Tablolarında kendini anlattığını söyleyen Kılıç, sergilediği tablosu hakkında bilgiler verdi. Turgut Özakman Sergi Salonunda diğer kanser hastaları ile eserini sergileyen Kılıç, "Tabloda kemoterapi gören bir bayan var. Saçları dökülmüş. Daha sonra kelebekler çıkıyor. Sonrasında da ikinci bir hayat yaşıyor. Eserimi yaklaşık 2-3 ay gibi bir sürede tamamladım. Hocamın da yardımlarıyla kısa sürede tamamladım. Ayrı bir sergi daha açmayı düşünüyorum. Diğer kanser hastaları eve kapanıp kalmasınlar. Dışarıda bir hayat var. Bize sunulan ikinci bir hayat var. Onu çok iyi değerlendirsinler. Ben müzikle de uğraşıyorum. Korodayım, şarkı söylüyorum, ut çalmaya çalışıyorum. Ben sabah akşam sanatla dolu bir insanım. Benim televizyon açıp izlemeye bile zamanım olmuyor. Sanata bıraksınlar kendilerini, başka bir şey düşünmesinler diyorum. 20 civarında tablom var" dedi.

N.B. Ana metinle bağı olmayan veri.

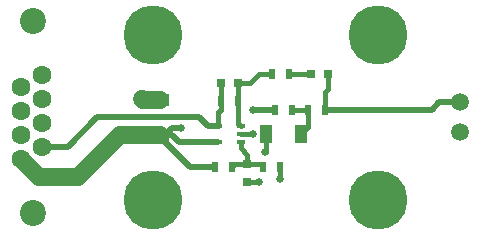
<source format=gbr>
G04 #@! TF.FileFunction,Copper,L1,Top,Signal*
%FSLAX46Y46*%
G04 Gerber Fmt 4.6, Leading zero omitted, Abs format (unit mm)*
G04 Created by KiCad (PCBNEW 4.0.7) date 04/02/18 06:39:02*
%MOMM*%
%LPD*%
G01*
G04 APERTURE LIST*
%ADD10C,0.150000*%
%ADD11R,0.750000X0.800000*%
%ADD12R,0.800000X0.750000*%
%ADD13R,0.500000X0.900000*%
%ADD14R,1.000000X1.600000*%
%ADD15C,2.200000*%
%ADD16C,1.600000*%
%ADD17R,0.650000X0.400000*%
%ADD18C,1.500000*%
%ADD19C,5.000000*%
%ADD20R,1.600000X1.000000*%
%ADD21C,0.660400*%
%ADD22C,1.524000*%
%ADD23C,0.381000*%
%ADD24C,0.508000*%
G04 APERTURE END LIST*
D10*
D11*
X49276000Y-39509000D03*
X49276000Y-41009000D03*
D12*
X54622000Y-31877000D03*
X56122000Y-31877000D03*
X47002000Y-32639000D03*
X48502000Y-32639000D03*
D13*
X51574000Y-34925000D03*
X53074000Y-34925000D03*
X54368000Y-34925000D03*
X55868000Y-34925000D03*
X46494000Y-39751000D03*
X47994000Y-39751000D03*
X50558000Y-39751000D03*
X52058000Y-39751000D03*
X51320000Y-31877000D03*
X52820000Y-31877000D03*
X47002000Y-34163000D03*
X48502000Y-34163000D03*
D14*
X53824000Y-36957000D03*
X50824000Y-36957000D03*
D15*
X31112000Y-27430000D03*
X31112000Y-43690000D03*
D16*
X30092000Y-35060000D03*
X30092000Y-37090000D03*
X31872000Y-34030000D03*
X31872000Y-36060000D03*
X31872000Y-32000000D03*
X30092000Y-33030000D03*
X31872000Y-38090000D03*
X30092000Y-39120000D03*
D17*
X48702000Y-37607000D03*
X48702000Y-36307000D03*
X48702000Y-36957000D03*
X46802000Y-36307000D03*
X46802000Y-37607000D03*
D18*
X67310000Y-34290000D03*
X67310000Y-36830000D03*
D19*
X41275000Y-28575000D03*
X41275000Y-42545000D03*
X60325000Y-28575000D03*
X60325000Y-42545000D03*
D20*
X41910000Y-34060000D03*
X41910000Y-37060000D03*
D21*
X40386000Y-34036000D03*
X50292000Y-41021000D03*
X50800000Y-38481000D03*
X52070000Y-40767000D03*
X49784000Y-36957000D03*
X49784000Y-34925000D03*
X43688000Y-36449000D03*
D22*
X41910000Y-34060000D02*
X40410000Y-34060000D01*
X40410000Y-34060000D02*
X40386000Y-34036000D01*
D23*
X49276000Y-41009000D02*
X50280000Y-41009000D01*
X50280000Y-41009000D02*
X50292000Y-41021000D01*
X50824000Y-36957000D02*
X50824000Y-38457000D01*
X50824000Y-38457000D02*
X50800000Y-38481000D01*
X52058000Y-39751000D02*
X52058000Y-40755000D01*
X52058000Y-40755000D02*
X52070000Y-40767000D01*
X48702000Y-36957000D02*
X49784000Y-36957000D01*
X50824000Y-36957000D02*
X50824000Y-37489000D01*
X54368000Y-34925000D02*
X54368000Y-36413000D01*
X54368000Y-36413000D02*
X53824000Y-36957000D01*
X54368000Y-34925000D02*
X53074000Y-34925000D01*
X48702000Y-37607000D02*
X48702000Y-38161000D01*
X49276000Y-38735000D02*
X49276000Y-39509000D01*
X48702000Y-38161000D02*
X49276000Y-38735000D01*
X49276000Y-39509000D02*
X48236000Y-39509000D01*
X48236000Y-39509000D02*
X47994000Y-39751000D01*
X49276000Y-39509000D02*
X50316000Y-39509000D01*
X50316000Y-39509000D02*
X50558000Y-39751000D01*
X54622000Y-31877000D02*
X52820000Y-31877000D01*
D24*
X31872000Y-38090000D02*
X34046000Y-38090000D01*
X34046000Y-38090000D02*
X36576000Y-35560000D01*
X36576000Y-35560000D02*
X45212000Y-35560000D01*
X45212000Y-35560000D02*
X45959000Y-36307000D01*
X45959000Y-36307000D02*
X46802000Y-36307000D01*
D23*
X46802000Y-36307000D02*
X46802000Y-35113000D01*
X47002000Y-34913000D02*
X47002000Y-34163000D01*
X46802000Y-35113000D02*
X47002000Y-34913000D01*
X47002000Y-32639000D02*
X47002000Y-34163000D01*
X48502000Y-34163000D02*
X48502000Y-36107000D01*
X48502000Y-36107000D02*
X48702000Y-36307000D01*
X48502000Y-32639000D02*
X48502000Y-34163000D01*
X51320000Y-31877000D02*
X50292000Y-31877000D01*
X49530000Y-32639000D02*
X48502000Y-32639000D01*
X50292000Y-31877000D02*
X49530000Y-32639000D01*
D22*
X32120000Y-40640000D02*
X31612000Y-40640000D01*
X32120000Y-40640000D02*
X34925000Y-40640000D01*
X41910000Y-37060000D02*
X38505000Y-37060000D01*
X34925000Y-40640000D02*
X38505000Y-37060000D01*
X31612000Y-40640000D02*
X30092000Y-39120000D01*
D24*
X41910000Y-37060000D02*
X42315000Y-37060000D01*
X42315000Y-37060000D02*
X42926000Y-36449000D01*
X49784000Y-34925000D02*
X51574000Y-34925000D01*
X42926000Y-36449000D02*
X43688000Y-36449000D01*
X46802000Y-37607000D02*
X43449000Y-37607000D01*
X42902000Y-37060000D02*
X41910000Y-37060000D01*
X43449000Y-37607000D02*
X42902000Y-37060000D01*
X41910000Y-37060000D02*
X41910000Y-37211000D01*
X41910000Y-37211000D02*
X44450000Y-39751000D01*
X44450000Y-39751000D02*
X46494000Y-39751000D01*
X55868000Y-34925000D02*
X64897000Y-34925000D01*
X65532000Y-34290000D02*
X67310000Y-34290000D01*
X64897000Y-34925000D02*
X65532000Y-34290000D01*
D23*
X55868000Y-34925000D02*
X55868000Y-33413000D01*
X56122000Y-33159000D02*
X56122000Y-31877000D01*
X55868000Y-33413000D02*
X56122000Y-33159000D01*
M02*

</source>
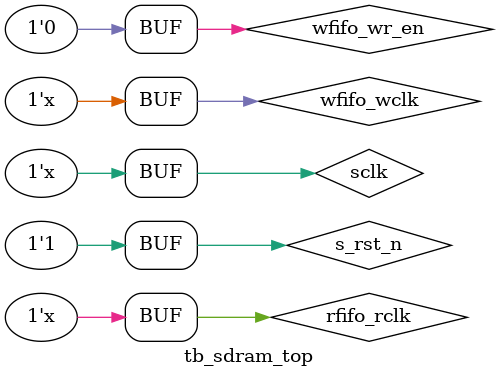
<source format=v>
`timescale 1ns/1ns
module tb_sdram_top;

reg			sclk;
reg 		s_rst_n;

wire		sdram_clk;
wire		sdram_cke;
wire		sdram_cs_n;
wire		sdram_cas_n;
wire		sdram_ras_n;
wire		sdram_we_n;
wire [1:0]	sdram_bank;
wire [12:0]	sdram_addr;
wire [1:0]	sdram_dqm;
wire [23:0]	sdram_dq;

reg 		wr_trig;
reg 		rd_trig;

reg			wfifo_wclk;
reg			wfifo_wr_en;
reg	[23:0]	wfifo_wr_data;

reg			rfifo_rclk;
reg			rfifo_rd_en;
wire [23:0]	rfifo_rd_data;
wire		rfifo_rd_ready;

initial begin
	rfifo_rclk = 1;
end

always #10	rfifo_rclk = ~rfifo_rclk;

always @(posedge rfifo_rclk or negedge s_rst_n) begin
	if(s_rst_n == 1'b0)
		rfifo_rd_en <= 1'b0;
	else if(rfifo_rd_ready == 1'b1)
		rfifo_rd_en <= 1'b1;
end	

initial begin
	wfifo_wclk = 1;
	wfifo_wr_en <= 0;
	#210000
	wfifo_wr_en <= 1;
	#5120
	wfifo_wr_en <= 0;
end	

always @(posedge wfifo_wclk or negedge s_rst_n) begin
	if(s_rst_n == 1'b0)
		wfifo_wr_data <= 'd0;
	else if(wfifo_wr_data >= 255)
		wfifo_wr_data <= 'd0;
	else if(wfifo_wr_en == 1'b1)
		wfifo_wr_data <= wfifo_wr_data + 1'b1; 
end	

always #10	wfifo_wclk = ~wfifo_wclk;

initial begin
	sclk = 1;
	s_rst_n <= 0;
	#100
	s_rst_n <= 1;
end

always #5	sclk = ~sclk;

sdram_top u_sdram_top(
	.sclk				(sclk		),	
	.s_rst_n			(s_rst_n	),	
	.sdram_clk			(sdram_clk	),
	.sdram_cke			(sdram_cke	),
	.sdram_cs_n			(sdram_cs_n	),
	.sdram_cas_n		(sdram_cas_n),	
	.sdram_ras_n		(sdram_ras_n),	
	.sdram_we_n			(sdram_we_n	),
	.sdram_bank			(sdram_bank	),
	.sdram_addr			(sdram_addr	),
	.sdram_dqm			(sdram_dqm	),
	.sdram_dq			(sdram_dq	),
	.wfifo_wclk			(wfifo_wclk	),
	.wfifo_wr_en		(wfifo_wr_en),
	.wfifo_wr_data		(wfifo_wr_data),
	.rfifo_rclk			(rfifo_rclk	),
	.rfifo_rd_en		(rfifo_rd_en),
	.rfifo_rd_data		(rfifo_rd_data),
	.rfifo_rd_ready		(rfifo_rd_ready)
);
defparam u_sdram_model_plus.addr_bits = 13;
defparam u_sdram_model_plus.data_bits = 16;
defparam u_sdram_model_plus.col_bits = 9;
defparam u_sdram_model_plus.mem_sizes = 2*1024*1024;

sdram_model_plus u_sdram_model_plus(
	.Dq				(sdram_dq	),
	.Addr			(sdram_addr	),
	.Ba				(sdram_bank	),
	.Clk			(sdram_clk	),
	.Cke			(sdram_cke	),
	.Cs_n			(sdram_cs_n	),
	.Ras_n			(sdram_ras_n),
	.Cas_n			(sdram_cas_n),
	.We_n			(sdram_we_n	),
	.Dqm			(sdram_dqm	),
	.Debug			(1'b1		)
);

endmodule

</source>
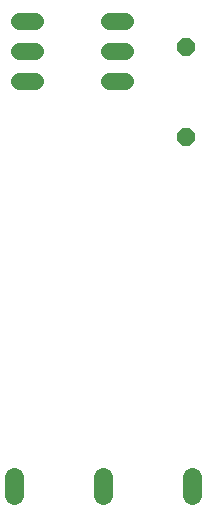
<source format=gbs>
G75*
G70*
%OFA0B0*%
%FSLAX24Y24*%
%IPPOS*%
%LPD*%
%AMOC8*
5,1,8,0,0,1.08239X$1,22.5*
%
%ADD10C,0.0560*%
%ADD11OC8,0.0600*%
%ADD12C,0.0634*%
D10*
X003558Y016759D02*
X004078Y016759D01*
X004078Y017759D02*
X003558Y017759D01*
X003558Y018759D02*
X004078Y018759D01*
X006558Y018759D02*
X007078Y018759D01*
X007078Y017759D02*
X006558Y017759D01*
X006558Y016759D02*
X007078Y016759D01*
D11*
X009123Y017883D03*
X009123Y014883D03*
D12*
X003390Y003537D02*
X003390Y002943D01*
X006343Y002943D02*
X006343Y003537D01*
X009296Y003537D02*
X009296Y002943D01*
M02*

</source>
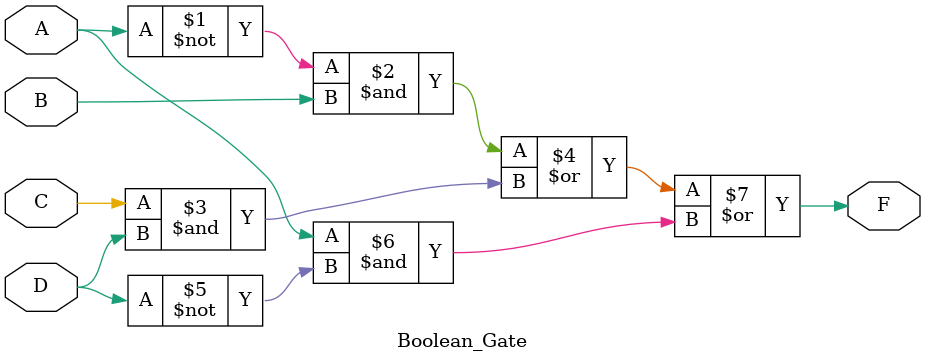
<source format=v>
module Boolean_Gate(
    input  wire A,
    input  wire B,
    input  wire C,
    input  wire D,
    output wire F
);

assign F = (~A & B) | (C & D) | (A & ~D);

endmodule
</source>
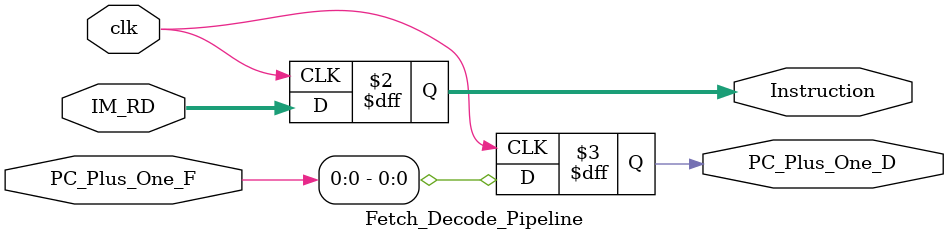
<source format=v>
`timescale 1ns / 1ps
module Fetch_Decode_Pipeline( input clk,
										input [31:0] IM_RD,
										input [31:0] PC_Plus_One_F,
										output reg [31:0] Instruction,
										output reg PC_Plus_One_D
										);
										
	always @(posedge clk) begin
		Instruction <= IM_RD;
		PC_Plus_One_D <= PC_Plus_One_F;
	end 
	
endmodule

</source>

"İLK BAŞTA ŞAKA GİBİ GELDİ"
Kanserle tanışma hikayesini de anlatan Kılıç, "2008´den beri kanserle mücadele veriyorum. İlk kanser olduğumu öğrendiğimde şaka yapılıyor herhalde dedim. İnanamamıştım. Ama tabii daha sonra çok çok kolay bir şekilde o şoku atlatabiliyorsun. Dışarıdaki insanlardan daha da farklı olduğunuzu anlıyorsunuz. Özellikle kemoterapi sonrası herşeyin tadı bir farklı oluyor. Ekmek bu kadar güzel miydi? Portakal bu kadar güzel kokar mıydı? Hava bu kadar güzel miydi? yani hayatın değerini öğreniyorsun. Daha sonra 24 saat az gelmeye başlıyor. Hastalığa yakalanmadan önce hayatım evde dört duvar arasında geçiyordu. Hastalıktan sonra içimde ne kaldıysa yapmaya başladım. Keşke daha zaman olsa diyorum. Diğer insanlar da zamanın değerini bilmiyorlar" ifadelerine yer verdi.